Segnatamente nelle inchieste penali su "gravi infrazioni fiscali" ai sensi della sottrazione consumata (art. 190 segg. in combinato disposto con l'art. 175 LIFD) l'Amministrazione federale delle contribuzioni (AFC) constata che un termine di prescrizione dell'azione penale di 10 anni sia molto breve per arrivare a una sentenza di prima istanza. Una tale sentenza è essenziale visto che successivamente non subentra più la prescrizione (art. 333 cpv. 6 lett. d CP). Sebbene concerna l'azione penale, questo termine di prescrizione ha ripercussioni sul ricupero d'imposta dato che in questi casi complessi i fatti sono determinati in occasione della procedura penale. Per quanto concerne i periodi fiscali prescritti dell'azione penale, di regola non esistono o esistono solo in parte fatti sufficientemente chiariti cosicché la riscossione dell'imposta nella procedura di ricupero d'imposta viene meno.
Il rischio di prescrizione può essere quantificato solo in misura limitata: nelle 11 delle 16 attuali inchieste penali dell'AFC (art. 190 segg. LIFD) l'azione penale per più periodi fiscali cadrebbe in prescrizione se la decisione su reclamo dell'autorità fiscale cantonale competente non viene emanata entro il 31 dicembre 2016. In questo caso sarebbe in pericolo il ricupero d'imposta di circa 170 milioni di franchi di reddito o utili.
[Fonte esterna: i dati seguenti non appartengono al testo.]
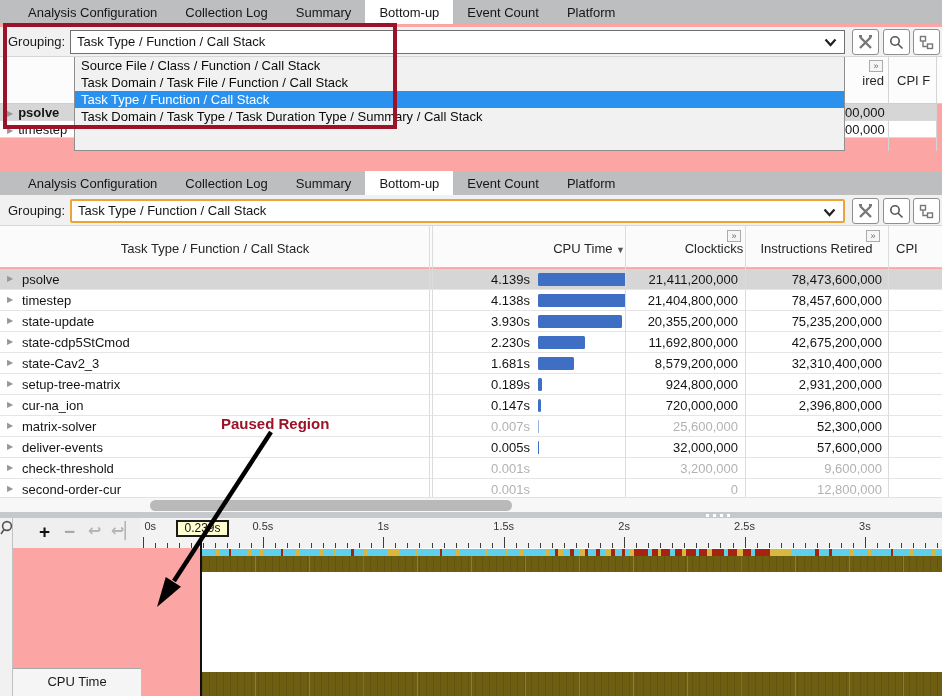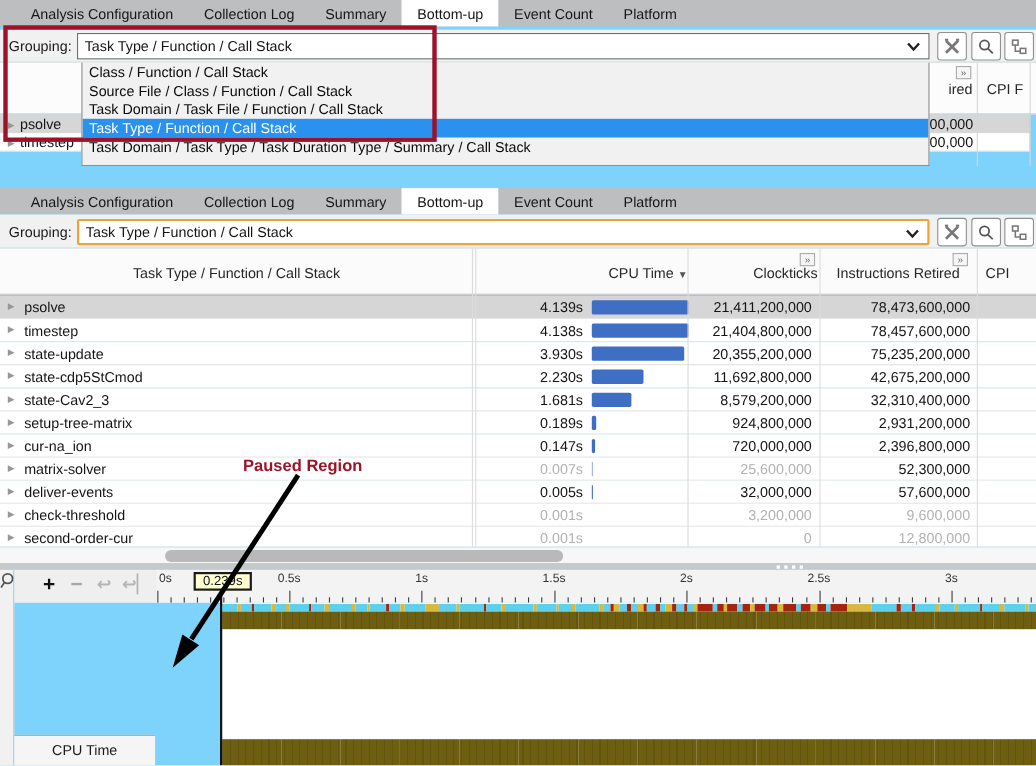"Analysis Configuration" .screen { background: #7dd3fc -> #fca5a5 }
In mancanza di dati l'AFC non può quantificare i rischi finanziari delle rimanenti procedure.
Con la legge sull'IVA del 12 giugno 2009, il 1° gennaio 2010 è entrata in vigore anche una riduzione del termine di prescrizione assoluto di 15 anni finora valido per cui la prescrizione del diritto di tassazione interviene già dopo 10 anni (art. 42 cpv. 6 LIVA). Al fine di limitare il più possibile il rischio di perdite di entrate il Consiglio federale propone modifiche di legge nel quadro della revisione parziale della legge sull'IVA (vedi art. 42 cpv. 4, sospensione della prescrizione del diritto di tassazione; art. 42 cpv. 6, termine di prescrizione assoluta del diritto di tassazione; art. 105 cpv. 1 lett. b D-LIVA, prescrizione dell'azione penale per i delitti), che si prefiggono di prolungare i termini di prescrizione (messaggio del 25 febbraio 2015 concernente la revisione parziale della legge sull'IVA). Al momento il disegno di revisione è all'esame delle due Camere.
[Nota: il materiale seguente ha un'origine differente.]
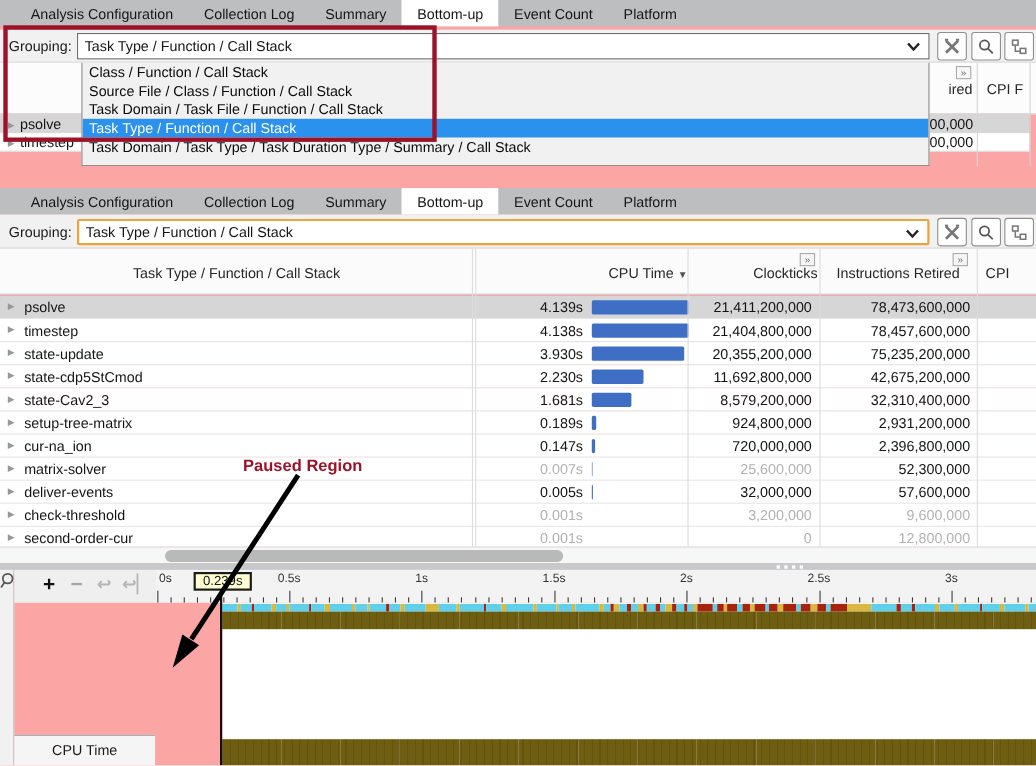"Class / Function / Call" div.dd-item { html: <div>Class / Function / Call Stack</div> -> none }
Riguardo all'ammontare dei rischi finanziari relativi alla riduzione a 10 anni ai fini dell'imposta sul valore aggiunto non è possibile operare una stima poiché la riduzione del termine di prescrizione ha effetto solo a partire dal 2020.
Per motivi di certezza del diritto, il Consiglio federale propone per l'imposta federale diretta di non modificare nuovamente il termine di prescrizione di 10 anni recentemente deciso e non ancora entrato in vigore. L'AFC è consapevole dei rischi di prescrizione e ne tiene conto nell'adempimento dei suoi compiti. Qualora si dovesse delineare una futura necessità di intervento, il Consiglio federale avvierà le misure necessarie.
Il Consiglio federale propone di respingere la mozione.